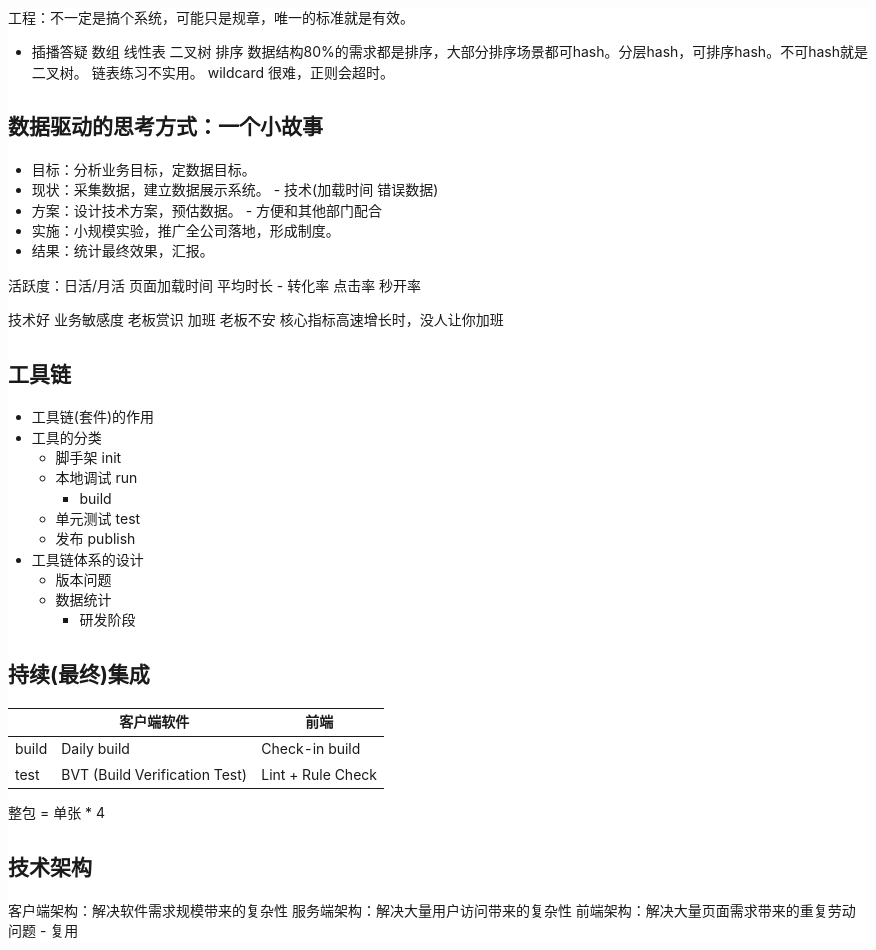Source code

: 工程：不一定是搞个系统，可能只是规章，唯一的标准就是有效。

* 插播答疑
数组 线性表
二叉树 排序
数据结构80%的需求都是排序，大部分排序场景都可hash。分层hash，可排序hash。不可hash就是二叉树。
链表练习不实用。
wildcard 很难，正则会超时。

## 数据驱动的思考方式：一个小故事
* 目标：分析业务目标，定数据目标。
* 现状：采集数据，建立数据展示系统。 - 技术(加载时间 错误数据)
* 方案：设计技术方案，预估数据。 - 方便和其他部门配合
* 实施：小规模实验，推广全公司落地，形成制度。
* 结果：统计最终效果，汇报。

活跃度：日活/月活
页面加载时间 平均时长 - 转化率 点击率
秒开率

技术好 业务敏感度 老板赏识
加班 老板不安
核心指标高速增长时，没人让你加班

## 工具链
* 工具链(套件)的作用
* 工具的分类
  * 脚手架 init
  * 本地调试 run
    * build
  * 单元测试 test
  * 发布 publish
* 工具链体系的设计
  * 版本问题
  * 数据统计
    * 研发阶段

## 持续(最终)集成
|       | 客户端软件                    | 前端              |
| ----- | ----------------------------- | ----------------- |
| build | Daily build                   | Check-in build    |
| test  | BVT (Build Verification Test) | Lint + Rule Check |

整包 = 单张 * 4

## 技术架构
客户端架构：解决软件需求规模带来的复杂性
服务端架构：解决大量用户访问带来的复杂性
前端架构：解决大量页面需求带来的重复劳动问题 - 复用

Task statement | Reproduce the lines verbatim, beginning with the one containing "技术好 业务敏感度 老板赏识" and continuing through the final line.

Task result |
技术好 业务敏感度 老板赏识
加班 老板不安
核心指标高速增长时，没人让你加班

## 工具链
* 工具链(套件)的作用
* 工具的分类
  * 脚手架 init
  * 本地调试 run
    * build
  * 单元测试 test
  * 发布 publish
* 工具链体系的设计
  * 版本问题
  * 数据统计
    * 研发阶段

## 持续(最终)集成
|       | 客户端软件                    | 前端              |
| ----- | ----------------------------- | ----------------- |
| build | Daily build                   | Check-in build    |
| test  | BVT (Build Verification Test) | Lint + Rule Check |

整包 = 单张 * 4

## 技术架构
客户端架构：解决软件需求规模带来的复杂性
服务端架构：解决大量用户访问带来的复杂性
前端架构：解决大量页面需求带来的重复劳动问题 - 复用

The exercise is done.